Despite protests from some townspeople and the local press, the railroad promptly replaced the old tank with another one, constructed in precisely the same place. It did not help the railroad's image that in January, three weeks after the disaster, the hastily-built replacement sprang a leak. A thick, irregular, monolithic ice sheet covered the breadth of Jerusalem Avenue, rendering it impassable.

Those three weeks likely accelerated change in the Triangle. Long-time residents began to move. House-mover Frank Kunz had unexpected work. He moved one house to West Marie Street (a street which people now thought more fashionable), to be extensively renovated. A second structure was moved to a new address on Jerusalem Avenue, further from the water tank than before. Repairs on the Fassbender house would not begin until June, as a lawsuit for damages had to be settled first. Regardless, the Fassbenders moved a few blocks east.

Although Depot Square was still used, it now was less suitable for concerts or events that required a solemn dignity. Traffic and train noise was louder and more frequent. With more industrial properties nearby, and with fewer houses, gardens, and trees, it was less pastoral. The infamous water tank loomed over it. Furthermore, a gate tower - the lookout point for the person who remotely raised / lowered the crossing gates on Broadway and Jerusalem Avenue - had been nibbled into the Square. Today, the tower might look quaint to fans of c.1900 railroad architecture, but I'd wager that the villagers of the 1920s found little appeal in its being there.

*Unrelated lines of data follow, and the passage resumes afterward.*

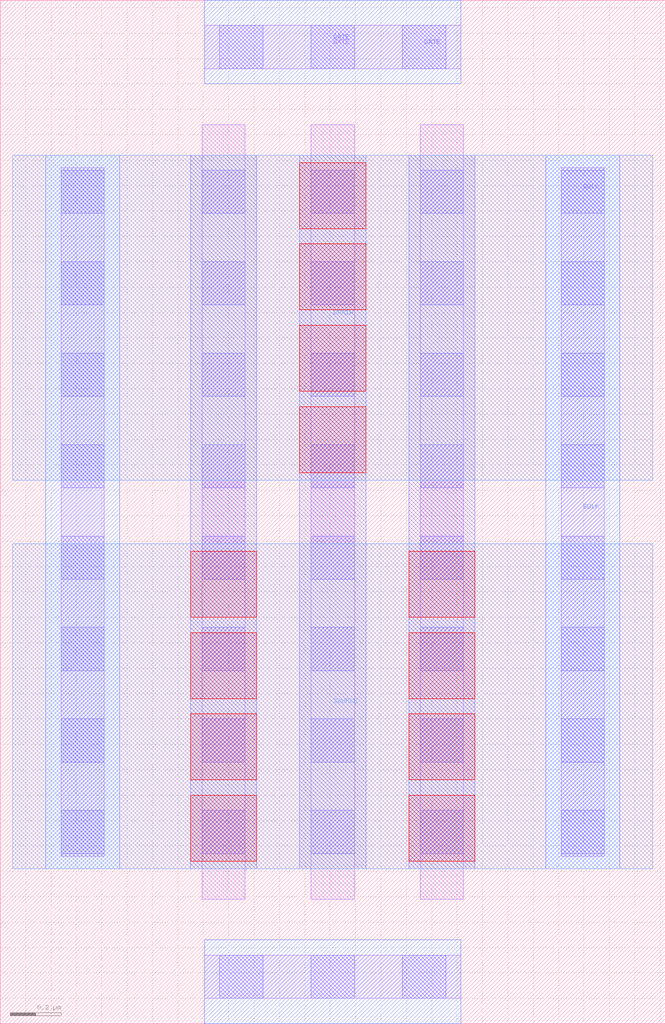
<source format=lef>
# Copyright 2020 The SkyWater PDK Authors
#
# Licensed under the Apache License, Version 2.0 (the "License");
# you may not use this file except in compliance with the License.
# You may obtain a copy of the License at
#
#     https://www.apache.org/licenses/LICENSE-2.0
#
# Unless required by applicable law or agreed to in writing, software
# distributed under the License is distributed on an "AS IS" BASIS,
# WITHOUT WARRANTIES OR CONDITIONS OF ANY KIND, either express or implied.
# See the License for the specific language governing permissions and
# limitations under the License.
#
# SPDX-License-Identifier: Apache-2.0

VERSION 5.7 ;
  NOWIREEXTENSIONATPIN ON ;
  DIVIDERCHAR "/" ;
  BUSBITCHARS "[]" ;
MACRO sky130_fd_pr__rf_pfet_01v8_aM02W3p00L0p15
  CLASS BLOCK ;
  FOREIGN sky130_fd_pr__rf_pfet_01v8_aM02W3p00L0p15 ;
  ORIGIN  0.000000  0.000000 ;
  SIZE  2.620000 BY  4.030000 ;
  PIN BULK
    ANTENNADIFFAREA  1.745800 ;
    PORT
      LAYER li1 ;
        RECT 0.240000 0.660000 0.410000 3.370000 ;
        RECT 2.210000 0.660000 2.380000 3.370000 ;
      LAYER mcon ;
        RECT 0.240000 0.670000 0.410000 0.840000 ;
        RECT 0.240000 1.030000 0.410000 1.200000 ;
        RECT 0.240000 1.390000 0.410000 1.560000 ;
        RECT 0.240000 1.750000 0.410000 1.920000 ;
        RECT 0.240000 2.110000 0.410000 2.280000 ;
        RECT 0.240000 2.470000 0.410000 2.640000 ;
        RECT 0.240000 2.830000 0.410000 3.000000 ;
        RECT 0.240000 3.190000 0.410000 3.360000 ;
        RECT 2.210000 0.670000 2.380000 0.840000 ;
        RECT 2.210000 1.030000 2.380000 1.200000 ;
        RECT 2.210000 1.390000 2.380000 1.560000 ;
        RECT 2.210000 1.750000 2.380000 1.920000 ;
        RECT 2.210000 2.110000 2.380000 2.280000 ;
        RECT 2.210000 2.470000 2.380000 2.640000 ;
        RECT 2.210000 2.830000 2.380000 3.000000 ;
        RECT 2.210000 3.190000 2.380000 3.360000 ;
    END
    PORT
      LAYER met1 ;
        RECT 0.180000 0.610000 0.470000 3.420000 ;
        RECT 2.150000 0.610000 2.440000 3.420000 ;
    END
  END BULK
  PIN DRAIN
    ANTENNADIFFAREA  0.842800 ;
    PORT
      LAYER met2 ;
        RECT 0.050000 2.140000 2.570000 3.420000 ;
    END
  END DRAIN
  PIN GATE
    ANTENNAGATEAREA  0.903000 ;
    PORT
      LAYER li1 ;
        RECT 0.805000 0.100000 1.815000 0.270000 ;
        RECT 0.805000 3.760000 1.815000 3.930000 ;
      LAYER mcon ;
        RECT 0.865000 0.100000 1.035000 0.270000 ;
        RECT 0.865000 3.760000 1.035000 3.930000 ;
        RECT 1.225000 0.100000 1.395000 0.270000 ;
        RECT 1.225000 3.760000 1.395000 3.930000 ;
        RECT 1.585000 0.100000 1.755000 0.270000 ;
        RECT 1.585000 3.760000 1.755000 3.930000 ;
    END
    PORT
      LAYER met1 ;
        RECT 0.805000 0.000000 1.815000 0.330000 ;
        RECT 0.805000 3.700000 1.815000 4.030000 ;
    END
  END GATE
  PIN SOURCE
    ANTENNADIFFAREA  1.685600 ;
    PORT
      LAYER met2 ;
        RECT 0.050000 0.610000 2.570000 1.890000 ;
    END
  END SOURCE
  OBS
    LAYER li1 ;
      RECT 0.795000 0.490000 0.965000 3.540000 ;
      RECT 1.225000 0.490000 1.395000 3.540000 ;
      RECT 1.655000 0.490000 1.825000 3.540000 ;
    LAYER mcon ;
      RECT 0.795000 0.670000 0.965000 0.840000 ;
      RECT 0.795000 1.030000 0.965000 1.200000 ;
      RECT 0.795000 1.390000 0.965000 1.560000 ;
      RECT 0.795000 1.750000 0.965000 1.920000 ;
      RECT 0.795000 2.110000 0.965000 2.280000 ;
      RECT 0.795000 2.470000 0.965000 2.640000 ;
      RECT 0.795000 2.830000 0.965000 3.000000 ;
      RECT 0.795000 3.190000 0.965000 3.360000 ;
      RECT 1.225000 0.670000 1.395000 0.840000 ;
      RECT 1.225000 1.030000 1.395000 1.200000 ;
      RECT 1.225000 1.390000 1.395000 1.560000 ;
      RECT 1.225000 1.750000 1.395000 1.920000 ;
      RECT 1.225000 2.110000 1.395000 2.280000 ;
      RECT 1.225000 2.470000 1.395000 2.640000 ;
      RECT 1.225000 2.830000 1.395000 3.000000 ;
      RECT 1.225000 3.190000 1.395000 3.360000 ;
      RECT 1.655000 0.670000 1.825000 0.840000 ;
      RECT 1.655000 1.030000 1.825000 1.200000 ;
      RECT 1.655000 1.390000 1.825000 1.560000 ;
      RECT 1.655000 1.750000 1.825000 1.920000 ;
      RECT 1.655000 2.110000 1.825000 2.280000 ;
      RECT 1.655000 2.470000 1.825000 2.640000 ;
      RECT 1.655000 2.830000 1.825000 3.000000 ;
      RECT 1.655000 3.190000 1.825000 3.360000 ;
    LAYER met1 ;
      RECT 0.750000 0.610000 1.010000 3.420000 ;
      RECT 1.180000 0.610000 1.440000 3.420000 ;
      RECT 1.610000 0.610000 1.870000 3.420000 ;
    LAYER via ;
      RECT 0.750000 0.640000 1.010000 0.900000 ;
      RECT 0.750000 0.960000 1.010000 1.220000 ;
      RECT 0.750000 1.280000 1.010000 1.540000 ;
      RECT 0.750000 1.600000 1.010000 1.860000 ;
      RECT 1.180000 2.170000 1.440000 2.430000 ;
      RECT 1.180000 2.490000 1.440000 2.750000 ;
      RECT 1.180000 2.810000 1.440000 3.070000 ;
      RECT 1.180000 3.130000 1.440000 3.390000 ;
      RECT 1.610000 0.640000 1.870000 0.900000 ;
      RECT 1.610000 0.960000 1.870000 1.220000 ;
      RECT 1.610000 1.280000 1.870000 1.540000 ;
      RECT 1.610000 1.600000 1.870000 1.860000 ;
  END
END sky130_fd_pr__rf_pfet_01v8_aM02W3p00L0p15
END LIBRARY

</source>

Depot Square c.1920; at left is the tower used to control the crossing gates.
http://www.trainsarefun.com/lirr/hicksville/hicksville.htm (digitally modified)
The photographer did what s/he could to hide the unsightly water tank, but a
corner of it can be seen poking up behind the upper-right edge of the boulder.

But where else in the center of Hicksville was there a suitable public space?

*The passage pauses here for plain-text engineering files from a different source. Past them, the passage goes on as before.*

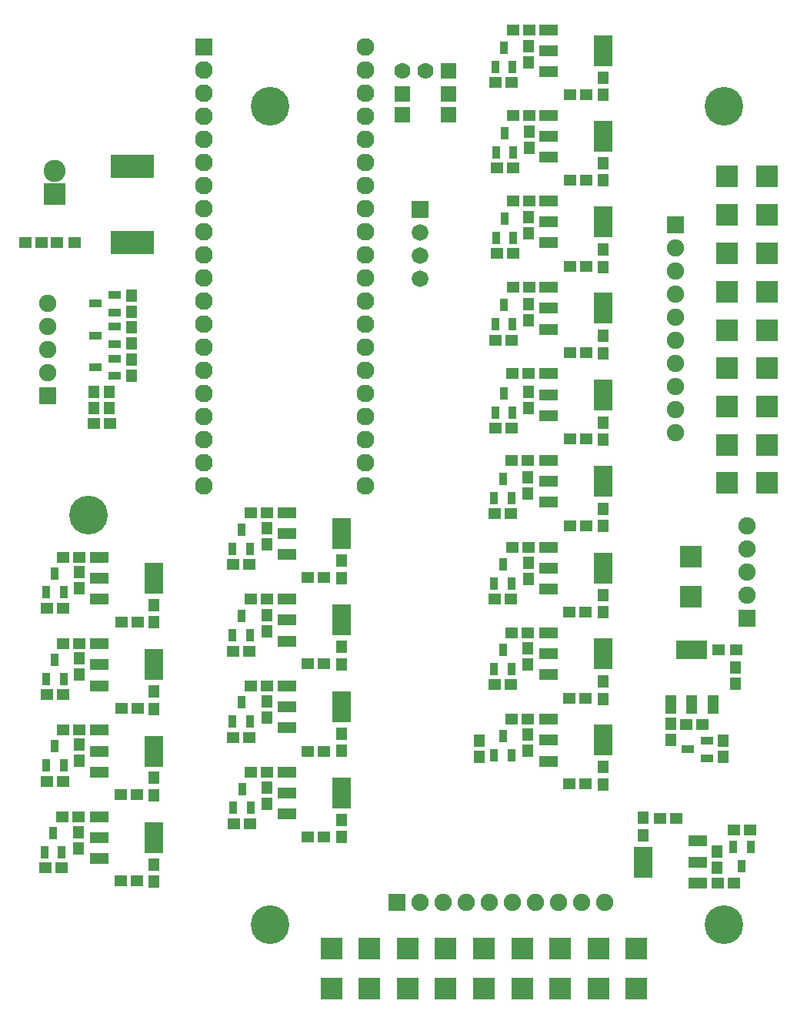
<source format=gbr>
G04 DesignSpark PCB PRO Gerber Version 10.0 Build 5299*
G04 #@! TF.Part,Single*
G04 #@! TF.FileFunction,Soldermask,Top*
G04 #@! TF.FilePolarity,Negative*
%FSLAX35Y35*%
%MOIN*%
G04 #@! TA.AperFunction,SMDPad,CuDef*
%ADD150R,0.03559X0.05724*%
%ADD154R,0.04543X0.08087*%
%ADD99R,0.05724X0.03559*%
%ADD151R,0.08087X0.04543*%
%ADD100R,0.04937X0.05291*%
%ADD153R,0.05134X0.05724*%
%ADD168R,0.06500X0.07000*%
%ADD152R,0.08087X0.13598*%
%ADD101R,0.05291X0.04937*%
%ADD156R,0.05724X0.05134*%
%ADD155R,0.13598X0.08087*%
%ADD163R,0.09465X0.09661*%
%ADD162R,0.09661X0.09465*%
%ADD157R,0.19110X0.10055*%
G04 #@! TA.AperFunction,ComponentPad*
%ADD160R,0.07000X0.07000*%
%ADD166R,0.07201X0.07201*%
%ADD102R,0.07496X0.07496*%
%ADD164R,0.07693X0.07693*%
%ADD158R,0.09563X0.09563*%
%ADD161C,0.07000*%
%ADD167C,0.07201*%
%ADD103C,0.07496*%
%ADD165C,0.07693*%
%ADD159C,0.09563*%
G04 #@! TA.AperFunction,WasherPad*
%ADD98C,0.16748*%
G04 #@! TD.AperFunction*
X0Y0D02*
D02*
D98*
X59502Y246904D03*
X138242Y69738D03*
Y424069D03*
X335093Y69738D03*
Y424069D03*
D02*
D99*
X62652Y310880D03*
Y324659D03*
Y338439D03*
X70919Y307100D03*
Y314659D03*
Y320880D03*
Y328439D03*
Y334659D03*
Y342219D03*
X319344Y145526D03*
X327612Y141746D03*
Y149305D03*
D02*
D100*
X55368Y102656D03*
Y109656D03*
X55762Y140451D03*
Y147451D03*
Y177852D03*
Y184852D03*
Y215254D03*
Y222254D03*
X62061Y293207D03*
Y300207D03*
X68754Y293207D03*
Y300207D03*
X78203Y307380D03*
Y314380D03*
Y321159D03*
Y328159D03*
Y334939D03*
Y341939D03*
X136864Y121947D03*
Y128947D03*
Y159348D03*
Y166348D03*
Y196750D03*
Y203750D03*
Y234152D03*
Y241152D03*
X228990Y142419D03*
Y149419D03*
X249856Y144781D03*
Y151781D03*
Y182183D03*
Y189183D03*
Y256199D03*
Y263199D03*
X250250Y219191D03*
Y226191D03*
Y293207D03*
Y300207D03*
Y331396D03*
Y338396D03*
Y368797D03*
Y375797D03*
Y442813D03*
Y449813D03*
X250644Y405805D03*
Y412805D03*
X312061Y149506D03*
Y156506D03*
X332140Y94388D03*
Y101388D03*
X334502Y142419D03*
Y149419D03*
X340014Y173915D03*
Y180915D03*
D02*
D101*
X32183Y364817D03*
X39183D03*
X40844Y94344D03*
X41632Y131746D03*
Y169148D03*
Y206549D03*
X47844Y94344D03*
X48325Y116392D03*
X48632Y131746D03*
Y169148D03*
Y206549D03*
X48719Y153793D03*
Y191195D03*
Y228596D03*
X55325Y116392D03*
X55719Y153793D03*
Y191195D03*
Y228596D03*
X62104Y286470D03*
X69104D03*
X73522Y88439D03*
Y125841D03*
X73915Y163242D03*
Y200644D03*
X80522Y88439D03*
Y125841D03*
X80915Y163242D03*
Y200644D03*
X122341Y150644D03*
Y188045D03*
Y225447D03*
X122734Y113242D03*
X129341Y150644D03*
Y188045D03*
Y225447D03*
X129734Y113242D03*
X129821Y135683D03*
Y173085D03*
Y210486D03*
Y247888D03*
X136821Y135683D03*
Y173085D03*
Y210486D03*
Y247888D03*
X154624Y107730D03*
Y144738D03*
Y182533D03*
Y219935D03*
X161624Y107730D03*
Y144738D03*
Y182533D03*
Y219935D03*
X235726Y173478D03*
Y210486D03*
Y247494D03*
X236120Y284502D03*
Y322691D03*
Y434108D03*
X236514Y360093D03*
Y397100D03*
X242726Y173478D03*
Y210486D03*
Y247494D03*
X242813Y158518D03*
Y195919D03*
Y270722D03*
X243120Y284502D03*
Y322691D03*
Y434108D03*
X243207Y232927D03*
Y308124D03*
X243514Y360093D03*
Y397100D03*
X243600Y345526D03*
Y382927D03*
Y419935D03*
Y456943D03*
X249813Y158518D03*
Y195919D03*
Y270722D03*
X250207Y232927D03*
Y308124D03*
X250600Y345526D03*
Y382927D03*
Y419935D03*
Y456943D03*
X268010Y130565D03*
Y167573D03*
Y204974D03*
X268404Y242376D03*
Y279778D03*
Y317179D03*
Y354581D03*
Y391982D03*
Y428990D03*
X275010Y130565D03*
Y167573D03*
Y204974D03*
X275404Y242376D03*
Y279778D03*
Y317179D03*
Y354581D03*
Y391982D03*
Y428990D03*
X307380Y115604D03*
X314380D03*
X318797Y156156D03*
X325797D03*
X332183Y87652D03*
X339183D03*
X339270Y110486D03*
X346270D03*
D02*
D102*
X41982Y298675D03*
X193163Y79384D03*
X314030Y372691D03*
X345132Y202219D03*
D02*
D103*
X41982Y308675D03*
Y318675D03*
Y328675D03*
Y338675D03*
X203163Y79384D03*
X213163D03*
X223163D03*
X233163D03*
X243163D03*
X253163D03*
X263163D03*
X273163D03*
X283163D03*
X314030Y282691D03*
Y292691D03*
Y302691D03*
Y312691D03*
Y322691D03*
Y332691D03*
Y342691D03*
Y352691D03*
Y362691D03*
X345132Y212219D03*
Y222219D03*
Y232219D03*
Y242219D03*
D02*
D150*
X40565Y100841D03*
X41352Y138636D03*
Y176037D03*
Y213439D03*
X44344Y109108D03*
X45132Y146904D03*
Y184305D03*
Y221707D03*
X48124Y100841D03*
X48911Y138636D03*
Y176037D03*
Y213439D03*
X122061Y157533D03*
Y194935D03*
Y232337D03*
X122455Y120132D03*
X125841Y165801D03*
Y203203D03*
Y240604D03*
X126234Y128400D03*
X129620Y157533D03*
Y194935D03*
Y232337D03*
X130014Y120132D03*
X235447Y142967D03*
Y180368D03*
Y217376D03*
Y254384D03*
X235841Y291392D03*
Y329581D03*
Y440998D03*
X236234Y366982D03*
Y403990D03*
X239226Y151234D03*
Y188636D03*
Y225644D03*
Y262652D03*
X239620Y299659D03*
Y337848D03*
Y449266D03*
X240014Y375250D03*
Y412258D03*
X243006Y142967D03*
Y180368D03*
Y217376D03*
Y254384D03*
X243400Y291392D03*
Y329581D03*
Y440998D03*
X243793Y366982D03*
Y403990D03*
X338990Y103203D03*
X342770Y94935D03*
X346549Y103203D03*
D02*
D151*
X64423Y98281D03*
Y107337D03*
Y116392D03*
Y135683D03*
Y144738D03*
Y153793D03*
Y173085D03*
Y182140D03*
Y191195D03*
Y210486D03*
Y219541D03*
Y228596D03*
X145526Y117573D03*
Y126628D03*
Y135683D03*
Y154974D03*
Y164030D03*
Y173085D03*
Y192376D03*
Y201431D03*
Y210486D03*
Y229778D03*
Y238833D03*
Y247888D03*
X258911Y140407D03*
Y149463D03*
Y158518D03*
Y177809D03*
Y186864D03*
Y195919D03*
Y214817D03*
Y223872D03*
Y232927D03*
Y252612D03*
Y261667D03*
Y270722D03*
Y290014D03*
Y299069D03*
Y308124D03*
Y327415D03*
Y336470D03*
Y345526D03*
Y364817D03*
Y373872D03*
Y382927D03*
Y401825D03*
Y410880D03*
Y419935D03*
Y438833D03*
Y447888D03*
Y456943D03*
X323478Y87652D03*
Y96707D03*
Y105762D03*
D02*
D152*
X88045Y107337D03*
Y144738D03*
Y182140D03*
Y219541D03*
X169148Y126628D03*
Y164030D03*
Y201431D03*
Y238833D03*
X282533Y149463D03*
Y186864D03*
Y223872D03*
Y261667D03*
Y299069D03*
Y336470D03*
Y373872D03*
Y410880D03*
Y447888D03*
X299856Y96707D03*
D02*
D153*
X88045Y88242D03*
Y95722D03*
Y125644D03*
Y133124D03*
Y163045D03*
Y170526D03*
Y200447D03*
Y207927D03*
X169148Y107533D03*
Y115014D03*
Y144935D03*
Y152415D03*
Y182337D03*
Y189817D03*
Y219738D03*
Y227219D03*
X282533Y130368D03*
Y137848D03*
Y167376D03*
Y174856D03*
Y204778D03*
Y212258D03*
Y242179D03*
Y249659D03*
Y279581D03*
Y287061D03*
Y316982D03*
Y324463D03*
Y354384D03*
Y361864D03*
Y391785D03*
Y399266D03*
Y428793D03*
Y436274D03*
X299856Y108321D03*
Y115801D03*
D02*
D154*
X312061Y164817D03*
X321116D03*
X330171D03*
D02*
D155*
X321116Y188439D03*
D02*
D156*
X46116Y364817D03*
X53596D03*
X332730Y188439D03*
X340211D03*
D02*
D157*
X78596Y364817D03*
Y397888D03*
D02*
D158*
X45132Y386077D03*
D02*
D159*
Y396077D03*
D02*
D160*
X215604Y439226D03*
D02*
D161*
X195604D03*
X205604D03*
D02*
D162*
X336470Y260880D03*
Y277415D03*
Y293951D03*
Y310486D03*
Y327022D03*
Y343557D03*
Y360093D03*
Y377022D03*
Y393557D03*
X353793Y260880D03*
Y277415D03*
Y293951D03*
Y310486D03*
Y327022D03*
Y343557D03*
Y360093D03*
Y377022D03*
Y393557D03*
D02*
D163*
X164817Y41982D03*
Y59305D03*
X181352Y41982D03*
Y59305D03*
X197888Y41982D03*
Y59305D03*
X214423Y41982D03*
Y59305D03*
X230959Y41982D03*
Y59305D03*
X247494Y41982D03*
Y59305D03*
X264030Y41982D03*
Y59305D03*
X280565Y41982D03*
Y59305D03*
X297100Y41982D03*
Y59305D03*
X320722Y211667D03*
Y228990D03*
D02*
D164*
X109699Y449463D03*
D02*
D165*
Y259463D03*
Y269463D03*
Y279463D03*
Y289463D03*
Y299463D03*
Y309463D03*
Y319463D03*
Y329463D03*
Y339463D03*
Y349463D03*
Y359463D03*
Y369463D03*
Y379463D03*
Y389463D03*
Y399463D03*
Y409463D03*
Y419463D03*
Y429463D03*
Y439463D03*
X179699Y259463D03*
Y269463D03*
Y279463D03*
Y289463D03*
Y299463D03*
Y309463D03*
Y319463D03*
Y329463D03*
Y339463D03*
Y349463D03*
Y359463D03*
Y369463D03*
Y379463D03*
Y389463D03*
Y399463D03*
Y409463D03*
Y419463D03*
Y429463D03*
Y439463D03*
Y449463D03*
D02*
D166*
X203400Y379384D03*
D02*
D167*
Y349384D03*
Y359384D03*
Y369384D03*
D02*
D168*
X195526Y420159D03*
Y429159D03*
X215604Y420159D03*
Y429159D03*
X0Y0D02*
M02*

</source>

Thus, during World War I, the village's Service Flag banner was proudly raised in the Square, so that everyone who came through downtown Hicksville would see how many young people the village had sent to war. Afterwards, the War Monument was put there, and the oaks were planted there, in the belief that Depot Square would always be at the village's core. Year after year, it grew less and less special. Prophetically, one of the three oak trees withered, possibly from the incessant exposure to the fumes of railroad and traffic.

By the end of World War II, everyone agreed that the Square was not the place to put the next monument. A dignified, quiet corner of the High School grounds, not very far away on Jerusalem Avenue, was chosen, and in 1947 the boulder was transported south to be with it.

Thanks to the magic of bulldozers and asphalt, Depot Square soon receded into oblivion. In its place, Hicksville got a new diner. Ironically, its damage done, the LIRR water tank soon disappeared as well: in 1955, the railroad stopped using steam locomotives, and it had the tank demolished.